Not only are the raw materials extremely difficult to purchase in today's Britain, but high quality tools are also very difficult to locate and purchase; tools that at one time would have been designed and made in Britain and widely sold across the nation. For high quality tools today, we are compelled to purchase imports from the USA, Canada, or Japan. Even German 'produced' tools are increasingly made in China. An example of poor quality tools is the ubiquitous DIY retail stock of cheap wood saws, saws that are almost all of the 'hard-point' variety, where the teeth are so hardened that they are impossible to re-sharpen, and most of them only suitable for ripping through resin loaded chip board. Such saws generally fall into the price range of £5 to £15 each. Whereas a quality imported saw will range in price from say, £50 to £300, and only available from a handful of on-line suppliers, these high quality saws will provide the choice of cross-cut or rip-cut configuration of the teeth, with the number of teeth per inch appropriate to the purpose for which the saw was designed, and all of them can be resharpened by hand. No such choices will be available at any of the large national retailers; the retailers that have driven the small high quality retailer out of business.

A couple of weeks ago I was wandering around a B&Q store killing some time whilst my wife was shopping next door at a food retailer. I came across a set of 5 wood chisels, made in China, that were so bad that they would be hard-pushed to serve as pokers for a coal fire. The “sharp edges” of the chisels were all completely blunt, with the cutting edges being about 1 mm thick at the sharp end. The quality of the grinding was an insult to any machinist, they looked as though they had been ground with an axe. I took a set of these chisels to the Information Desk in B&Q and asked whether these chisels were a reflection of the contempt that B&Q appears to have for its customers. Even the member of staff dealing with me was appalled at the chisels.

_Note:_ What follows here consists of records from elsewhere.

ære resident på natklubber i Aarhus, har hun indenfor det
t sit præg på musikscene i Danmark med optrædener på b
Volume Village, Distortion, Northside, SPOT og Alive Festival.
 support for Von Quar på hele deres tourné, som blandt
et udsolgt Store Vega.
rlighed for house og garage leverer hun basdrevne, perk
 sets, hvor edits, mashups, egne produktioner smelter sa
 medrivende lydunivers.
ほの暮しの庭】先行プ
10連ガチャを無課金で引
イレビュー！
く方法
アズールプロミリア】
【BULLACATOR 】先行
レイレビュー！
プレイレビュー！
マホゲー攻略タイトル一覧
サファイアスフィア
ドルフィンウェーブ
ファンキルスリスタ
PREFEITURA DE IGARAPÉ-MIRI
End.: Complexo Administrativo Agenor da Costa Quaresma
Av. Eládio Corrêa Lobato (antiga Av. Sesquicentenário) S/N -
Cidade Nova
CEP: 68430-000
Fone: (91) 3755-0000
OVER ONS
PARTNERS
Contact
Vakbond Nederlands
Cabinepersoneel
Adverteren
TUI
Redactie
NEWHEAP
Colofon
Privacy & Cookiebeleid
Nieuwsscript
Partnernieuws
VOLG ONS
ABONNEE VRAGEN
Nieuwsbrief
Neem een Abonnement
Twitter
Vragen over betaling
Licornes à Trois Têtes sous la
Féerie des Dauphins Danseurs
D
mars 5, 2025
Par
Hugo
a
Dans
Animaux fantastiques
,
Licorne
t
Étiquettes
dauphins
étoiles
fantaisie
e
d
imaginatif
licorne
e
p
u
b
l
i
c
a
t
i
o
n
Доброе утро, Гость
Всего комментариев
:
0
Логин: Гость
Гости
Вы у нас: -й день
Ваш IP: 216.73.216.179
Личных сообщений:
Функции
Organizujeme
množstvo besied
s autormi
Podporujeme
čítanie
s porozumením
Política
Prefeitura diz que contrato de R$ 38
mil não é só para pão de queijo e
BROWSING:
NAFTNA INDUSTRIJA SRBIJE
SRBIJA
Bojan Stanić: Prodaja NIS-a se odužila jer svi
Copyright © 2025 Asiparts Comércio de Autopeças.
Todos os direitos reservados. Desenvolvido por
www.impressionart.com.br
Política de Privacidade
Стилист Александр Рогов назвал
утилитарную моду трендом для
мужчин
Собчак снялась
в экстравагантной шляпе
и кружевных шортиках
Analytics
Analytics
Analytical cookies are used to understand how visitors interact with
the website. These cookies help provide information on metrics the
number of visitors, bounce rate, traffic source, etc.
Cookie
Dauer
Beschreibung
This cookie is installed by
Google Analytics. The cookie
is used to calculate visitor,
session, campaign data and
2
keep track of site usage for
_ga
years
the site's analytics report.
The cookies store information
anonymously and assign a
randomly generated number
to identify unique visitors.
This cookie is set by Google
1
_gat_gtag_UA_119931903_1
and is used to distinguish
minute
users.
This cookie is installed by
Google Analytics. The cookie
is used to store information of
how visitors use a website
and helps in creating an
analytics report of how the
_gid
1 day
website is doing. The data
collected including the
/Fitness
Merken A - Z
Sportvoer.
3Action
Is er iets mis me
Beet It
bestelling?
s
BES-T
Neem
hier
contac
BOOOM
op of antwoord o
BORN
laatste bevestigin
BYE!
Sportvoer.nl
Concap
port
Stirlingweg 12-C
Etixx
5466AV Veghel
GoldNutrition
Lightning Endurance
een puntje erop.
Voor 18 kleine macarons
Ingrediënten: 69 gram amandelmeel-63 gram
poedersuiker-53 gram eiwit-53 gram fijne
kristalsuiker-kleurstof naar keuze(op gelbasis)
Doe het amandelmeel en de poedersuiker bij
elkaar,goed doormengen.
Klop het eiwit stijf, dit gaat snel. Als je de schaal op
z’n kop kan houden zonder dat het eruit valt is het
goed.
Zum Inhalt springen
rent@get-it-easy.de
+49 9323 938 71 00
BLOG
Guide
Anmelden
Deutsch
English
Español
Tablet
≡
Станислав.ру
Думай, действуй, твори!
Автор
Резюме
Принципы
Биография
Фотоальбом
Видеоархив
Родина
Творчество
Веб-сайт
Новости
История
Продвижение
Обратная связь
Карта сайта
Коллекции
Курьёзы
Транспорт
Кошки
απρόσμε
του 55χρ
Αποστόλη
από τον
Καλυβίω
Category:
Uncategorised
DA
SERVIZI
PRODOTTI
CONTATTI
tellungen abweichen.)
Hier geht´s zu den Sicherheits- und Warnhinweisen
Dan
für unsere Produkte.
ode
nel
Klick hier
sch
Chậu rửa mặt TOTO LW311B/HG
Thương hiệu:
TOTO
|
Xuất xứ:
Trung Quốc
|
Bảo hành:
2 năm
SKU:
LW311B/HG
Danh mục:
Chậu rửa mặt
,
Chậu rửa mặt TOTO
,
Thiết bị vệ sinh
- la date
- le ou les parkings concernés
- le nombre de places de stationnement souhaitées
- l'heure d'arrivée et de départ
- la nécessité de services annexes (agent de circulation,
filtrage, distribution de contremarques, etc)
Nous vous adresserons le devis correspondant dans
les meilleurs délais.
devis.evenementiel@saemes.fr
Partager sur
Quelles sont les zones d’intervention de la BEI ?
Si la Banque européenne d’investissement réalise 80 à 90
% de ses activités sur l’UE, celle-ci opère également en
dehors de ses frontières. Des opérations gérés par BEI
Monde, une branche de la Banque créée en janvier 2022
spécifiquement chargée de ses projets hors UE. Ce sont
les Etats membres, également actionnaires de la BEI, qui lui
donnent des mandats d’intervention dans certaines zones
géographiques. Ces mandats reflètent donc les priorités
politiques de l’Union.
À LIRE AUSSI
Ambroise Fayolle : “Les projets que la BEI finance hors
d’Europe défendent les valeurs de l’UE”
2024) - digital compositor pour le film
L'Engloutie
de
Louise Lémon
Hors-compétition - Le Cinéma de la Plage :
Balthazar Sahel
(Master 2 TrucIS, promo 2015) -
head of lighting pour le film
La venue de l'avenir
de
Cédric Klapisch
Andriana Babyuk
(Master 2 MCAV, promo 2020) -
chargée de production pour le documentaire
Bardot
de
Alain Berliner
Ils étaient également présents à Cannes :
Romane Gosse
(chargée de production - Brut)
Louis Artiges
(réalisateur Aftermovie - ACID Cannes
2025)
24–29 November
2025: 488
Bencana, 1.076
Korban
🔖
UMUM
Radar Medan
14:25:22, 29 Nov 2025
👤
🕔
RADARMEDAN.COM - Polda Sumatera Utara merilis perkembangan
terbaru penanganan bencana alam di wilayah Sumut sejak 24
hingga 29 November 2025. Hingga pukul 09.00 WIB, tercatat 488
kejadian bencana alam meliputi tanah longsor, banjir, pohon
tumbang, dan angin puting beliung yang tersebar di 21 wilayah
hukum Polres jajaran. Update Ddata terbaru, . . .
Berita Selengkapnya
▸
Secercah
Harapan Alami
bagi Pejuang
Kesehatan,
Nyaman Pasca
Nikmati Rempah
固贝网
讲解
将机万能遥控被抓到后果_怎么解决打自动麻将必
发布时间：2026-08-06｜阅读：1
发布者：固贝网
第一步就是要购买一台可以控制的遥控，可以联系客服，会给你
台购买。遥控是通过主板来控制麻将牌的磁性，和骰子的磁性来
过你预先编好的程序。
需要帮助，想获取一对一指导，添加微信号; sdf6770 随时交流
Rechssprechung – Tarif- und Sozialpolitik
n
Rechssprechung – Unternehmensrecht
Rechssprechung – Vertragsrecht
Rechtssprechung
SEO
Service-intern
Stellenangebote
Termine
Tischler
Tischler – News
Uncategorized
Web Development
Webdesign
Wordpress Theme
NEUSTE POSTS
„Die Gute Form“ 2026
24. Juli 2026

The relatively simple task of replacing and the sowing on of a lost button from a piece of clothing has become a challenge these days. First we have to locate a retailer who stocks a varied supply of buttons, threads, and needles. At one time Woolworth would conveniently have supplied all these items, and in every town across the land. Not any more, button replacement has become an almost lost art; which is unfortunate since buttons today so readily become detached from new items of clothing.

Judging from the large and increasing number of food outlets that are advertising cooked breakfasts across this land, I suspect that many Brits have either lost the ability to prepare and cook their own food, or they are so oppressed by long working hours at globalist tax-evading employers, that they are compelled to purchase a ready-cooked meal whilst travelling between minimum wage zero hours jobs.

In my youth, during the 1950s, I was fortunate to serve a 6 year apprenticeship with a high quality employer whose aim was to produce engineers who were fit for the tasks that would be required of them. Today, the word apprenticeship has largely lost its meaning. A modern “apprenticeship” can range from a few weeks training as a supermarket shelf-stacker, to a dubious period of training in the collection of “recyclable” waste materials, with the aim of “saving the planet”; whatever “saving the planet” means.

With large scale tax evasion and a largely dumbed-down and oppressed workforce, the future is looking very grim indeed for the British economy.